My response to yesterday's executive orders:
"We will not overcome this pandemic or future ones if we adopt foreign price controls from systems that don’t value innovation…"https://t.co/KLe4Q1eFxN
— Dr. Michelle McMurry-Heath (@DrMichelleBIO) July 25, 2020
In a statement, MassBio CEO Robert Coughlin argued the Massachusetts report and the deflated 2019 numbers were evidence that drug-pricing legislation that advanced last year, which included a bipartisan bill in the Senate and a Democratic bill in the House, had culled investment. Notably, though, funding in Massachusetts had been down since the first half of 2019, before either bill was introduced. The issue had, however, already appeared on the Democratic campaign trail.
“In 2019, we saw some of the most severe legislation around drug pricing for the industry, both in Massachusetts and federally, which led to a decline in investment as we predicted it would,” Coughlin said. “The COVID-19 pandemic has since upended our country’s economy, put a spotlight on the true value of the biopharma industry in addressing a human health crisis, and created a better understanding of just how difficult it is to develop a therapy or vaccine.”
The new report also shows that despite reports of traffic and overcrowding in Kendall Square — or at least pre-pandemic reports of traffic and overcrowding — Massachusetts remains the fastest growing state for biotech R&D jobs. Those jobs rose 18% last year to over 45,000, putting the state just behind California. And total Massachusetts biotech jobs rose 7.7% last year to just under 80,000. Takeda and Sanofi were the largest employers.
Cambridge alone continues to receive 59% of all investment, although MassBio expects to see that number decline in the near future.

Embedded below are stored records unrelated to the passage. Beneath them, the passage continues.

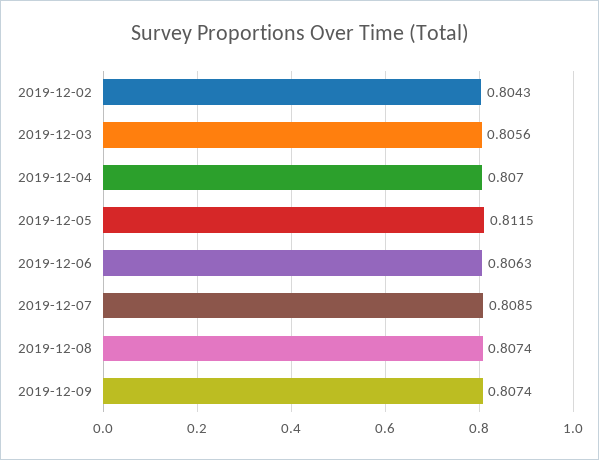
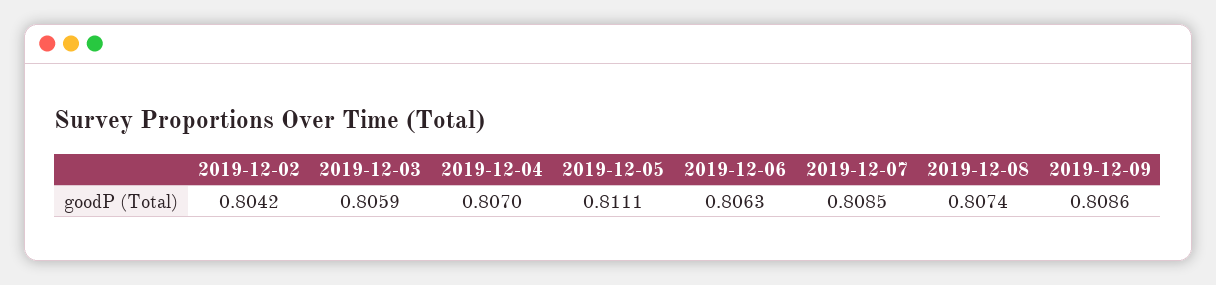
  {
-   "2019-12-02": 0.8043,
+   "2019-12-02": 0.8042,
-   "2019-12-03": 0.8056,
+   "2019-12-03": 0.8059,
    "2019-12-04": 0.807,
-   "2019-12-05": 0.8115,
+   "2019-12-05": 0.8111,
    "2019-12-06": 0.8063,
    "2019-12-07": 0.8085,
    "2019-12-08": 0.8074,
-   "2019-12-09": 0.8074
+   "2019-12-09": 0.8086
  }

“We’re hoping that more mini-clusters pop up in the areas around Boston/Cambridge and push further out,” Steele said. “Cambridge is definitely special and remarkable but it doesn’t mean that a company can’t be based 20 minutes away and still when the pandemic is over come into Cambridge for a coffee and meet people face to face.”

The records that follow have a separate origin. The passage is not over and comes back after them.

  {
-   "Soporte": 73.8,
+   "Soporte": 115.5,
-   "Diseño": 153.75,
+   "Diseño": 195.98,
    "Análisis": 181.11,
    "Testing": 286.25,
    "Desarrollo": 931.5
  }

The leading Massachusetts private rounds came from Blackstone-backed Anthos Therapeutics, which raised $250 million in a single round, Elevate Bio, and Beam Therapeutics. The leading IPOs came from Forma Therapeutics, which raised $278 million, and Black Diamond Therapeutics, which raised $231 million.
Steele said she expects after a huge year in 2018 and a down year in 2019, the next few years will bring the steady rise the industry saw for much of the 2010s.